O SER HUMANO rompe, vai para além daquilo que é dado.) Na sociedade cristã, na
vida cristã, predominaram os valores transcendentes: a verdade, honestidade,
respeito a todo ser humano, liberdade, solidariedade, fé, tolerância,
humildade, simplicidade, alegria, fecundidade, paz, verdade. Afinal, nosso Deus
é sensível e atento aos sofrimentos dos oprimidos; que Deus está efetivamente
comprometido com a libertação dos oprimidos; e, que Deus promete aos oprimidos
uma vida feliz, numa terra nova.
Vivemos
numa sociedade de mudanças constantes, em tempos incertos, mas, independente do
tipo de familia (só com pai, só com mãe, ou com os dois pais, duas mães,
formada no modelo nuclear, pais diferentes, novos casamentos...), os valores do
Reino de Deus continuam vigentes e transformam a sociedade, pois se assim não o
fosse, não estaríamos aqui e não seriamos cristãs e cristãos.
Que
como família, independente de como ela seja formada, possamos olhar para o
Reino de Deus e seus valores, e acimentar/alicerçar nossas casas nesses
valores, para que o shalom, a paz que vem de Cristo inunde nossas vidas e casas
e sejamos testemunhas do Reino de Deus. Pessoas que realmente caminham em busca
da paz e que, pelo ensino, educando, resgatam os valores do Reino em casa: “O
fruto da justiça será a paz. De fato, o trabalho da justiça resultará em tranquilidade e segurança permanentes.” (Isaías 32:17) E não apenas um lugar onde as pessoas tem a chave do mesmo lugar.
Deus
nos abençoe.
Odete
Liber
[1]
Quando me refiro a valores da familia, me reporto sempre aos valores do Reino
de Deus, que são, por conseguinte, os valores da familia e de todo cristão. O
Reino de Deus gera transformação de valores espirituais, morais e
principalmente ético-humanos. Para Gutiérrez “o Reino é graça, mas é também
exigência. É dom gratuito de Deus e é apelo de conformidade ao seu desígnio de
vida. Isto é o que se pede do discípulo, sua vida transcorre entre a gratuidade
e a exigência.” E mudança é conversão, que significa mudança de comportamento,
um enfoque diferente da vida, o início do seguimento de Jesus.

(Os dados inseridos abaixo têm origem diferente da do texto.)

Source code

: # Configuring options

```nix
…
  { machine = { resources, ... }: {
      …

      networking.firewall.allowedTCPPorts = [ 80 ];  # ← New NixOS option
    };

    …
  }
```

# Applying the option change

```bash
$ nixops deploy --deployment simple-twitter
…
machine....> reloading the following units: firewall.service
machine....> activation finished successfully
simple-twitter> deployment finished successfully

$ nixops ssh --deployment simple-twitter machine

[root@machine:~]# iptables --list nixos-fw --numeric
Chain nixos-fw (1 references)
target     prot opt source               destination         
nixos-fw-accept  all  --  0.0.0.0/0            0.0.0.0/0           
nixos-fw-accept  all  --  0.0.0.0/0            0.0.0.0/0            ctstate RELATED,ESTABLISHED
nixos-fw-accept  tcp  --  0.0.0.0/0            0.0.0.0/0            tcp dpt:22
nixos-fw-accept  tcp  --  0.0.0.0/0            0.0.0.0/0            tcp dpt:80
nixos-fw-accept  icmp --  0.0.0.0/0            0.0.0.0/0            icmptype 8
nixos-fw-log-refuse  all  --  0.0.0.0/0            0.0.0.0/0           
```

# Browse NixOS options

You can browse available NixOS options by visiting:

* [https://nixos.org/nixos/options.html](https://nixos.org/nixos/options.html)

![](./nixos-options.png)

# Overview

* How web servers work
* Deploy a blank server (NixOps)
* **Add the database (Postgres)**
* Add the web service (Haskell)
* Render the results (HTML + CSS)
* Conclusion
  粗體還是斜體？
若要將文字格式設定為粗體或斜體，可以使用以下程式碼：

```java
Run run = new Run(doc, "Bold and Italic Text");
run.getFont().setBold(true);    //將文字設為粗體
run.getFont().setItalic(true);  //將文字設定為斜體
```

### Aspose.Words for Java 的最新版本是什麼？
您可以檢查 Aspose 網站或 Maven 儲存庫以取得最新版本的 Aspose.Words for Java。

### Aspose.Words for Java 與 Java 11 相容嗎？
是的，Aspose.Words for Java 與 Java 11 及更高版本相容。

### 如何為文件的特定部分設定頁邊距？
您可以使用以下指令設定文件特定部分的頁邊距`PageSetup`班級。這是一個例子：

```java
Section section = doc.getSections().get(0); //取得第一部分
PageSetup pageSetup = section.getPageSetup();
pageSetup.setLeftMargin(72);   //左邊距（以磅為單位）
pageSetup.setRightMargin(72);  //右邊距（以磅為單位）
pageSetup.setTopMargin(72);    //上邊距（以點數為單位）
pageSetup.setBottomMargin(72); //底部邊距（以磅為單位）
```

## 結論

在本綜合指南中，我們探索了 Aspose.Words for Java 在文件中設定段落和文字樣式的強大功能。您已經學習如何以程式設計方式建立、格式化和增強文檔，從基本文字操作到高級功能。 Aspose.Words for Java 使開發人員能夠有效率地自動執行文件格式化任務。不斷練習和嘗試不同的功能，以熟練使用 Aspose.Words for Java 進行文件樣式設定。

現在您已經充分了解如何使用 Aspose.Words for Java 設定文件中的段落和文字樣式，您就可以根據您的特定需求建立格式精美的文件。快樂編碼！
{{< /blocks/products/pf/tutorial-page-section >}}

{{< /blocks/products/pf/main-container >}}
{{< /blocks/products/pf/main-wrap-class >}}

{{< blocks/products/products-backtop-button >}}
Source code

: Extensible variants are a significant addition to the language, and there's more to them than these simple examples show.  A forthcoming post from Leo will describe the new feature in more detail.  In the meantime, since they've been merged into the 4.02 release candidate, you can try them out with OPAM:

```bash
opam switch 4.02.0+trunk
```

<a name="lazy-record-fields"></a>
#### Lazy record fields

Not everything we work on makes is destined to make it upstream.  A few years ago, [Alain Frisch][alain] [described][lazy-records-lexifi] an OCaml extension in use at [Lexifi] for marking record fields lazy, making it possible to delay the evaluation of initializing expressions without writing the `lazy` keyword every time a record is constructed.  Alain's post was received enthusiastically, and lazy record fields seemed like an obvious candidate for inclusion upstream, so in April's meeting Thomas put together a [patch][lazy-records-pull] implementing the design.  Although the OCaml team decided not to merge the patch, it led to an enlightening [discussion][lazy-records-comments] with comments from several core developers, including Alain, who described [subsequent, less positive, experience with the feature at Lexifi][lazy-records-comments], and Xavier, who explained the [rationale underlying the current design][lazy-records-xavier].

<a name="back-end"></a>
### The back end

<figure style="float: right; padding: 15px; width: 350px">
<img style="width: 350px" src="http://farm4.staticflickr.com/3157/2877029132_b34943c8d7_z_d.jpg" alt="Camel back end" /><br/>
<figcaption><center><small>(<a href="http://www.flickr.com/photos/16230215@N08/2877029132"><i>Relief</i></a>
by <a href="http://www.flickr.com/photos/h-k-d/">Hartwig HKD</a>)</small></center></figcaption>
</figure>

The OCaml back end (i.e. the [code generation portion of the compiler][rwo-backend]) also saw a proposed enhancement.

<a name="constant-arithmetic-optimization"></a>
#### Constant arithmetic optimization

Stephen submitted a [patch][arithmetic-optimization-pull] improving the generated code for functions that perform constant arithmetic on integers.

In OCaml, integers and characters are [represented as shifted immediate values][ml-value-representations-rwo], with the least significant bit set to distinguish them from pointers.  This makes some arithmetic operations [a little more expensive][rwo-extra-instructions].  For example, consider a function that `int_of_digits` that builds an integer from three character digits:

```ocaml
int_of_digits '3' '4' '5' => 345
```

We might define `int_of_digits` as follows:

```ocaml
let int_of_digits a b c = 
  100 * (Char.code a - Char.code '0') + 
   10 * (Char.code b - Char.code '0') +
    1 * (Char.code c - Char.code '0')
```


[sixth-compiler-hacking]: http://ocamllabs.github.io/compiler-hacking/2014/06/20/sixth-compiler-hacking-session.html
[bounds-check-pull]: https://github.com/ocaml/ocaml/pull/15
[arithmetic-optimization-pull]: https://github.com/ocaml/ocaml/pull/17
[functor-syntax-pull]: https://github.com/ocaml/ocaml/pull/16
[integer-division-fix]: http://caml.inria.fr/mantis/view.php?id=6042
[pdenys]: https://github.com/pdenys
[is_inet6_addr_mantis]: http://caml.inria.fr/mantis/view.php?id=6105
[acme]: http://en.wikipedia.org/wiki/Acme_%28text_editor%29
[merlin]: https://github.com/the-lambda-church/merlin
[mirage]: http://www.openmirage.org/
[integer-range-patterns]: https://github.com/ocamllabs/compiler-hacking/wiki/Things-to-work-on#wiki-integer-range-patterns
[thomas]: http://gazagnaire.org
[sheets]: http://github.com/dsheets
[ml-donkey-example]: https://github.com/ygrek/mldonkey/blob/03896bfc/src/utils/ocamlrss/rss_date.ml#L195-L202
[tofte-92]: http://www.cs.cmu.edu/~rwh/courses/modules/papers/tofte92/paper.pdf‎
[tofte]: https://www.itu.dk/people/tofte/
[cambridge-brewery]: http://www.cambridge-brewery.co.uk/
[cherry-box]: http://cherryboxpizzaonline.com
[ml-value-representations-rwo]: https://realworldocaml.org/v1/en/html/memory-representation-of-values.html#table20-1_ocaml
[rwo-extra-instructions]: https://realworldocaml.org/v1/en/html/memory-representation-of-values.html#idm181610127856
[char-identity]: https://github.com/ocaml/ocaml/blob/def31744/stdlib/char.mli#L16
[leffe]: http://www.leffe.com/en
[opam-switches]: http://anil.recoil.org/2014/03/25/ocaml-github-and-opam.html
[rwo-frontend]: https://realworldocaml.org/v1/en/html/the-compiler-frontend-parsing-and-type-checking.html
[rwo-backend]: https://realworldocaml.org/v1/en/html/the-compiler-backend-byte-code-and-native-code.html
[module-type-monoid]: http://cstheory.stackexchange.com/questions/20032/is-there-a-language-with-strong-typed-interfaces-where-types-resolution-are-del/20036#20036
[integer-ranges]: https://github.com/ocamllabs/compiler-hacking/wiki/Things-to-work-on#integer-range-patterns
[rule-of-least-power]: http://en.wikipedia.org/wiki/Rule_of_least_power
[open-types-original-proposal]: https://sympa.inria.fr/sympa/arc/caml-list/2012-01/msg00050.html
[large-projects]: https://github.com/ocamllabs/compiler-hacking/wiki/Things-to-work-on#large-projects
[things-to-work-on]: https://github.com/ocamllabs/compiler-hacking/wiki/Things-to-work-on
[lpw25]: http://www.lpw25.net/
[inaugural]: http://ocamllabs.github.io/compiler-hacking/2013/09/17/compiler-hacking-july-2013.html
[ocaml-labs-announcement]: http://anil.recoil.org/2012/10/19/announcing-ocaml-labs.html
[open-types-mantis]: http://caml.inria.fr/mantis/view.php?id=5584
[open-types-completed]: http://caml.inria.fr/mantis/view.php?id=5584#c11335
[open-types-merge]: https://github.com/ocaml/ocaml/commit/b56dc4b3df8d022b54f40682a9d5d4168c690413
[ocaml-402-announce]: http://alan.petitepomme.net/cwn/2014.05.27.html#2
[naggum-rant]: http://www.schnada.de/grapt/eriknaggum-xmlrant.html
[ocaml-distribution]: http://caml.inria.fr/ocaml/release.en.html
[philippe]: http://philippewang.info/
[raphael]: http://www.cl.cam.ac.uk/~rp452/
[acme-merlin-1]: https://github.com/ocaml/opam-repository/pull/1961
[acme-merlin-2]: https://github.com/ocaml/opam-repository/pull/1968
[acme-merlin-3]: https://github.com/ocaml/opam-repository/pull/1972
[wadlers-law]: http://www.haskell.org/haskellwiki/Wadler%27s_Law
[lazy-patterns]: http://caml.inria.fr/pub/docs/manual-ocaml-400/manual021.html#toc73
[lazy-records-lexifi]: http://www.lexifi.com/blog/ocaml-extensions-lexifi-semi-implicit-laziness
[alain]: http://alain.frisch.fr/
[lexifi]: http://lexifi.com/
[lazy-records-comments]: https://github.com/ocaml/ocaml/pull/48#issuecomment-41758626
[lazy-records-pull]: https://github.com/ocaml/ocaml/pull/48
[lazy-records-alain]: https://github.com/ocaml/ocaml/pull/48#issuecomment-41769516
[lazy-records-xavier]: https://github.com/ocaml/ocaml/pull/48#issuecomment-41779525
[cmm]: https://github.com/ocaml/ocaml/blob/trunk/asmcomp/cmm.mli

[2] Ademais, temos a dimensão sã e também a
dimensão patológica. Porque não somos só homo sapiens sapiens. Somos hoje,
fundamentalmente, homo demens, duplamente demens, coisa esquecida na modernidade
iluminista. Hoje somos dementes, em grau supremo. É a nossa situação. É o nosso
arranjo existencial. Eis nosso enraizamento, nossa imanência. Mas somos
simultaneamente seres de abertura. Ninguém segura os pensamentos, ninguém
amarra as emoções. Elas podem nos levar longe no universo. Podem estar na
pessoa amada, podem estar no coração de Deus. Rompemos tudo, ninguém nos
aprisiona. Mesmo que os escravos sejam mantidos nos calabouços e obrigados a
cantar hinos à liberdade, são livres, porque sempre nasceram livres, e sua
essência está na liberdade. Então, possuímos essa dimensão de abertura, de
romper barreiras, de superar interditos, de ir para além de todos os limites. É
isso que chamamos de transcendência. TRANSCENDÊNCIA ESTÁ MUITO ALÉM DA RELIGIÃO.
O SER HUMANO rompe, vai para além daquilo que é dado.